EXERCISE MATERIALS START
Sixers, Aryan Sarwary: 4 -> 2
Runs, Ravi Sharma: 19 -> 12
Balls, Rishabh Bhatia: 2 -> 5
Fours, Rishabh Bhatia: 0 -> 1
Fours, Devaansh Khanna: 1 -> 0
EXERCISE MATERIALS END
EXERCISE MATERIALS START
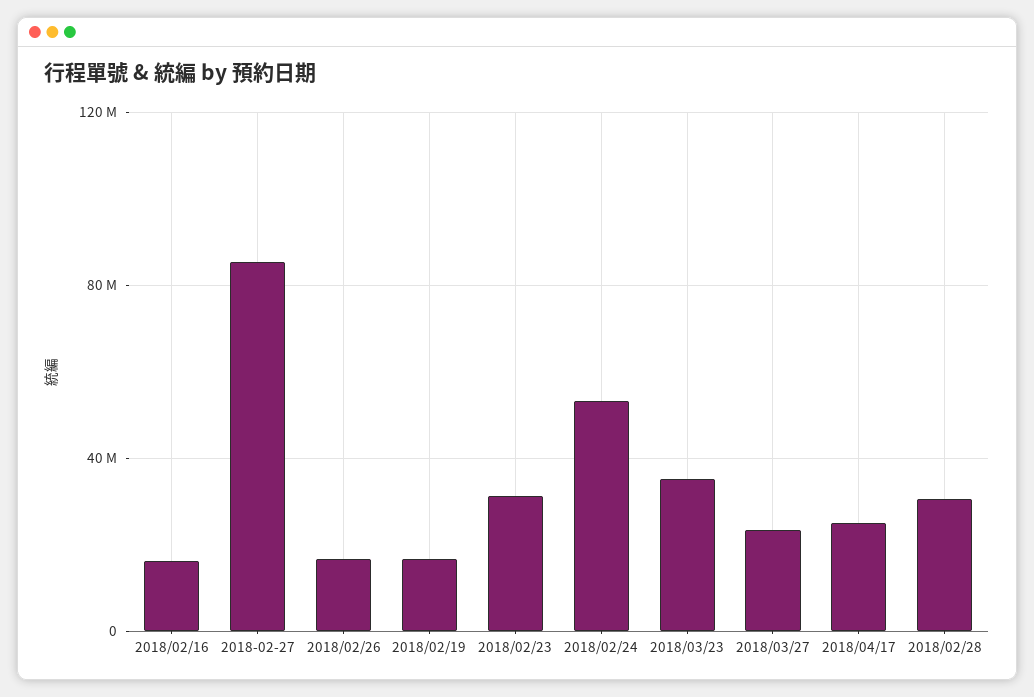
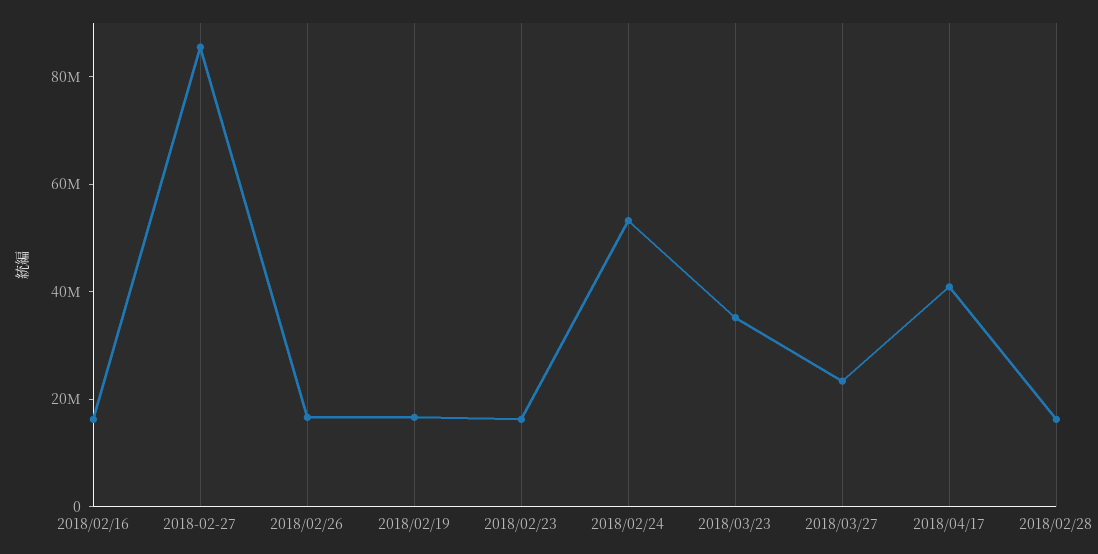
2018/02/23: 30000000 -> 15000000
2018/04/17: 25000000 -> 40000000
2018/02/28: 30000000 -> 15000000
EXERCISE MATERIALS END
* [PROBLEM DETAILS]: For this exercise, copy every line of the data that holds "Rishabh".

* [RESPONSE TO THE TASK]:
Balls, Rishabh Bhatia: 2 -> 5
Fours, Rishabh Bhatia: 0 -> 1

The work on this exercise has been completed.